### WHAT TO DO
Can you quote every line of the listing below word for word, without changing anything?

+-------+

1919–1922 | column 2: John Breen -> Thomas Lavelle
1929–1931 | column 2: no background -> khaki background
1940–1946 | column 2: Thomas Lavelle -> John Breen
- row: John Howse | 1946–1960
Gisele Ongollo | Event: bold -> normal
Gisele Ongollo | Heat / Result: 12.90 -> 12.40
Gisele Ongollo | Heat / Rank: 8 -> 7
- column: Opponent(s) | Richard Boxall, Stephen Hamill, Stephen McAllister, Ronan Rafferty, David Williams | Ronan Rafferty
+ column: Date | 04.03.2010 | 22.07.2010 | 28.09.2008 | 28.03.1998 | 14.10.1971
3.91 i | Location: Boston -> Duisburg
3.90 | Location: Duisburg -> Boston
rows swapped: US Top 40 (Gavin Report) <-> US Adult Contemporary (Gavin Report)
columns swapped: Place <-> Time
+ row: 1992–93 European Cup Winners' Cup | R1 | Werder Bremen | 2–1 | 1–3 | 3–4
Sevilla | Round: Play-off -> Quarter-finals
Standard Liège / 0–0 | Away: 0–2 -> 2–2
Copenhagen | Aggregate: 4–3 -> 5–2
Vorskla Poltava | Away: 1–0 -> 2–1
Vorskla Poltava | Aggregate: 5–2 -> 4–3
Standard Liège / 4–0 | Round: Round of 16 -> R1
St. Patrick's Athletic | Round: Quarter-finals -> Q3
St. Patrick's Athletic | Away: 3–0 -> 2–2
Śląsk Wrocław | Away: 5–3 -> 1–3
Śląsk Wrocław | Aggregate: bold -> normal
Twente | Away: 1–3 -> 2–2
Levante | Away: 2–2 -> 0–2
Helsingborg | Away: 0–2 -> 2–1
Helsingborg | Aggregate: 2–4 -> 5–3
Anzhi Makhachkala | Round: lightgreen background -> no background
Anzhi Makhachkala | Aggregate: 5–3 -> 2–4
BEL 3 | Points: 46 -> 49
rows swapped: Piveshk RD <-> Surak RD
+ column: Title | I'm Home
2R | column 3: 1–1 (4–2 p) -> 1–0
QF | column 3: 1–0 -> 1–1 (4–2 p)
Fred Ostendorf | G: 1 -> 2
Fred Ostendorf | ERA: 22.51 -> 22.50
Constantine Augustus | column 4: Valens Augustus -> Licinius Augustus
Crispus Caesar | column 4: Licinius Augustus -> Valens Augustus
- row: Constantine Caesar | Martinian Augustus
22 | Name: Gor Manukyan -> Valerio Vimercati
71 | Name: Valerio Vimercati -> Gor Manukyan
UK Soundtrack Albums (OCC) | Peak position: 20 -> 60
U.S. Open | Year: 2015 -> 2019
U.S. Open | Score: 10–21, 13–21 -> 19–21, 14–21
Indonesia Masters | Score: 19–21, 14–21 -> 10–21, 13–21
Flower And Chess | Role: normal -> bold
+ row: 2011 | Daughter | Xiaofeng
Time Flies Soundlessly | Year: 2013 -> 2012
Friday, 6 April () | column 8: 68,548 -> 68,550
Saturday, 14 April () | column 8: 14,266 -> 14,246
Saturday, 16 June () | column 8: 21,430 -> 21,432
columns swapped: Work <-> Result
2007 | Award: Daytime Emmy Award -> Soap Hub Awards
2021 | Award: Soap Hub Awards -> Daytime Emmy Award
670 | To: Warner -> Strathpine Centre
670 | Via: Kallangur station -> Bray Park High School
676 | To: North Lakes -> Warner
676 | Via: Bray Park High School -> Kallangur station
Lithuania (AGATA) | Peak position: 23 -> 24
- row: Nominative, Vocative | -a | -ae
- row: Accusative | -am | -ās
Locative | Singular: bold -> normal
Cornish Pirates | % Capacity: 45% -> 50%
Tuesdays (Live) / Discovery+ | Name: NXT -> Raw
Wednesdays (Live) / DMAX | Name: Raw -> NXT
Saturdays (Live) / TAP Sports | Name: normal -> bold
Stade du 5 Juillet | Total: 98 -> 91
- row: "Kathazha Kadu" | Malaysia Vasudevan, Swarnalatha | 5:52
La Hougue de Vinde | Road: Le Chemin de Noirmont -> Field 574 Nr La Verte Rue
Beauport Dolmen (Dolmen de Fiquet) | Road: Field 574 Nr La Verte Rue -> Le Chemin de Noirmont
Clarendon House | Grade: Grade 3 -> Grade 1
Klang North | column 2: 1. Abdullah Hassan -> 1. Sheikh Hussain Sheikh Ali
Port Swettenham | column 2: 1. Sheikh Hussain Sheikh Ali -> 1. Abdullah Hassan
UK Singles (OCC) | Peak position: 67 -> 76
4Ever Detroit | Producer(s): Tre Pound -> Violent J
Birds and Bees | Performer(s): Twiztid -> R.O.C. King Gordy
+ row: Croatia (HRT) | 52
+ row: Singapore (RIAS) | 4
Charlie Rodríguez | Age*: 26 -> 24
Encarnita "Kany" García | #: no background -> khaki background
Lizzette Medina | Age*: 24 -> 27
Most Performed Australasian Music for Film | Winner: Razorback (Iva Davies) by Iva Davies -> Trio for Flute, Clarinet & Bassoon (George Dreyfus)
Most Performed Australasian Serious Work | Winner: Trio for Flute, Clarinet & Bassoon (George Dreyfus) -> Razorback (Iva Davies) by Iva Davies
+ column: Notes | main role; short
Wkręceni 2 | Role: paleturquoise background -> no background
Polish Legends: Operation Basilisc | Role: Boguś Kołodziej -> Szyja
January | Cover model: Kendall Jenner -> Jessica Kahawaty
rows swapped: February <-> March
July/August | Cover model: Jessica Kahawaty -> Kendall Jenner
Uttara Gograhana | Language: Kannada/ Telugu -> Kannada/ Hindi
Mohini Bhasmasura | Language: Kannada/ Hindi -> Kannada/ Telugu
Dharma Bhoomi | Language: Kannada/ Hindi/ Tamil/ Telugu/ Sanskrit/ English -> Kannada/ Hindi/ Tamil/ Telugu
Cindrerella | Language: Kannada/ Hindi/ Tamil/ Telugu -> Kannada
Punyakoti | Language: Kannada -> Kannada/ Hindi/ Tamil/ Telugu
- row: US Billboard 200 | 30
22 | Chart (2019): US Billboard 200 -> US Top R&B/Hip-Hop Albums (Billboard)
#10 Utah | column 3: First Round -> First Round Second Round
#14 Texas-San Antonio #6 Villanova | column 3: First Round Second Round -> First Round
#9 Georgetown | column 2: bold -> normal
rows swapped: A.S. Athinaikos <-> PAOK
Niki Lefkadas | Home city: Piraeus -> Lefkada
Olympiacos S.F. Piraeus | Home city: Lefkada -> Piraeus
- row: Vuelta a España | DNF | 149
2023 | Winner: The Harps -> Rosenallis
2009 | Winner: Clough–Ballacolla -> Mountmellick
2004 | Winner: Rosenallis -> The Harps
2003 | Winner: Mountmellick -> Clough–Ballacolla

+-------+

### SOLUTION FOR THIS EXERCISE
1919–1922 | column 2: John Breen -> Thomas Lavelle
1929–1931 | column 2: no background -> khaki background
1940–1946 | column 2: Thomas Lavelle -> John Breen
- row: John Howse | 1946–1960
Gisele Ongollo | Event: bold -> normal
Gisele Ongollo | Heat / Result: 12.90 -> 12.40
Gisele Ongollo | Heat / Rank: 8 -> 7
- column: Opponent(s) | Richard Boxall, Stephen Hamill, Stephen McAllister, Ronan Rafferty, David Williams | Ronan Rafferty
+ column: Date | 04.03.2010 | 22.07.2010 | 28.09.2008 | 28.03.1998 | 14.10.1971
3.91 i | Location: Boston -> Duisburg
3.90 | Location: Duisburg -> Boston
rows swapped: US Top 40 (Gavin Report) <-> US Adult Contemporary (Gavin Report)
columns swapped: Place <-> Time
+ row: 1992–93 European Cup Winners' Cup | R1 | Werder Bremen | 2–1 | 1–3 | 3–4
Sevilla | Round: Play-off -> Quarter-finals
Standard Liège / 0–0 | Away: 0–2 -> 2–2
Copenhagen | Aggregate: 4–3 -> 5–2
Vorskla Poltava | Away: 1–0 -> 2–1
Vorskla Poltava | Aggregate: 5–2 -> 4–3
Standard Liège / 4–0 | Round: Round of 16 -> R1
St. Patrick's Athletic | Round: Quarter-finals -> Q3
St. Patrick's Athletic | Away: 3–0 -> 2–2
Śląsk Wrocław | Away: 5–3 -> 1–3
Śląsk Wrocław | Aggregate: bold -> normal
Twente | Away: 1–3 -> 2–2
Levante | Away: 2–2 -> 0–2
Helsingborg | Away: 0–2 -> 2–1
Helsingborg | Aggregate: 2–4 -> 5–3
Anzhi Makhachkala | Round: lightgreen background -> no background
Anzhi Makhachkala | Aggregate: 5–3 -> 2–4
BEL 3 | Points: 46 -> 49
rows swapped: Piveshk RD <-> Surak RD
+ column: Title | I'm Home
2R | column 3: 1–1 (4–2 p) -> 1–0
QF | column 3: 1–0 -> 1–1 (4–2 p)
Fred Ostendorf | G: 1 -> 2
Fred Ostendorf | ERA: 22.51 -> 22.50
Constantine Augustus | column 4: Valens Augustus -> Licinius Augustus
Crispus Caesar | column 4: Licinius Augustus -> Valens Augustus
- row: Constantine Caesar | Martinian Augustus
22 | Name: Gor Manukyan -> Valerio Vimercati
71 | Name: Valerio Vimercati -> Gor Manukyan
UK Soundtrack Albums (OCC) | Peak position: 20 -> 60
U.S. Open | Year: 2015 -> 2019
U.S. Open | Score: 10–21, 13–21 -> 19–21, 14–21
Indonesia Masters | Score: 19–21, 14–21 -> 10–21, 13–21
Flower And Chess | Role: normal -> bold
+ row: 2011 | Daughter | Xiaofeng
Time Flies Soundlessly | Year: 2013 -> 2012
Friday, 6 April () | column 8: 68,548 -> 68,550
Saturday, 14 April () | column 8: 14,266 -> 14,246
Saturday, 16 June () | column 8: 21,430 -> 21,432
columns swapped: Work <-> Result
2007 | Award: Daytime Emmy Award -> Soap Hub Awards
2021 | Award: Soap Hub Awards -> Daytime Emmy Award
670 | To: Warner -> Strathpine Centre
670 | Via: Kallangur station -> Bray Park High School
676 | To: North Lakes -> Warner
676 | Via: Bray Park High School -> Kallangur station
Lithuania (AGATA) | Peak position: 23 -> 24
- row: Nominative, Vocative | -a | -ae
- row: Accusative | -am | -ās
Locative | Singular: bold -> normal
Cornish Pirates | % Capacity: 45% -> 50%
Tuesdays (Live) / Discovery+ | Name: NXT -> Raw
Wednesdays (Live) / DMAX | Name: Raw -> NXT
Saturdays (Live) / TAP Sports | Name: normal -> bold
Stade du 5 Juillet | Total: 98 -> 91
- row: "Kathazha Kadu" | Malaysia Vasudevan, Swarnalatha | 5:52
La Hougue de Vinde | Road: Le Chemin de Noirmont -> Field 574 Nr La Verte Rue
Beauport Dolmen (Dolmen de Fiquet) | Road: Field 574 Nr La Verte Rue -> Le Chemin de Noirmont
Clarendon House | Grade: Grade 3 -> Grade 1
Klang North | column 2: 1. Abdullah Hassan -> 1. Sheikh Hussain Sheikh Ali
Port Swettenham | column 2: 1. Sheikh Hussain Sheikh Ali -> 1. Abdullah Hassan
UK Singles (OCC) | Peak position: 67 -> 76
4Ever Detroit | Producer(s): Tre Pound -> Violent J
Birds and Bees | Performer(s): Twiztid -> R.O.C. King Gordy
+ row: Croatia (HRT) | 52
+ row: Singapore (RIAS) | 4
Charlie Rodríguez | Age*: 26 -> 24
Encarnita "Kany" García | #: no background -> khaki background
Lizzette Medina | Age*: 24 -> 27
Most Performed Australasian Music for Film | Winner: Razorback (Iva Davies) by Iva Davies -> Trio for Flute, Clarinet & Bassoon (George Dreyfus)
Most Performed Australasian Serious Work | Winner: Trio for Flute, Clarinet & Bassoon (George Dreyfus) -> Razorback (Iva Davies) by Iva Davies
+ column: Notes | main role; short
Wkręceni 2 | Role: paleturquoise background -> no background
Polish Legends: Operation Basilisc | Role: Boguś Kołodziej -> Szyja
January | Cover model: Kendall Jenner -> Jessica Kahawaty
rows swapped: February <-> March
July/August | Cover model: Jessica Kahawaty -> Kendall Jenner
Uttara Gograhana | Language: Kannada/ Telugu -> Kannada/ Hindi
Mohini Bhasmasura | Language: Kannada/ Hindi -> Kannada/ Telugu
Dharma Bhoomi | Language: Kannada/ Hindi/ Tamil/ Telugu/ Sanskrit/ English -> Kannada/ Hindi/ Tamil/ Telugu
Cindrerella | Language: Kannada/ Hindi/ Tamil/ Telugu -> Kannada
Punyakoti | Language: Kannada -> Kannada/ Hindi/ Tamil/ Telugu
- row: US Billboard 200 | 30
22 | Chart (2019): US Billboard 200 -> US Top R&B/Hip-Hop Albums (Billboard)
#10 Utah | column 3: First Round -> First Round Second Round
#14 Texas-San Antonio #6 Villanova | column 3: First Round Second Round -> First Round
#9 Georgetown | column 2: bold -> normal
rows swapped: A.S. Athinaikos <-> PAOK
Niki Lefkadas | Home city: Piraeus -> Lefkada
Olympiacos S.F. Piraeus | Home city: Lefkada -> Piraeus
- row: Vuelta a España | DNF | 149
2023 | Winner: The Harps -> Rosenallis
2009 | Winner: Clough–Ballacolla -> Mountmellick
2004 | Winner: Rosenallis -> The Harps
2003 | Winner: Mountmellick -> Clough–Ballacolla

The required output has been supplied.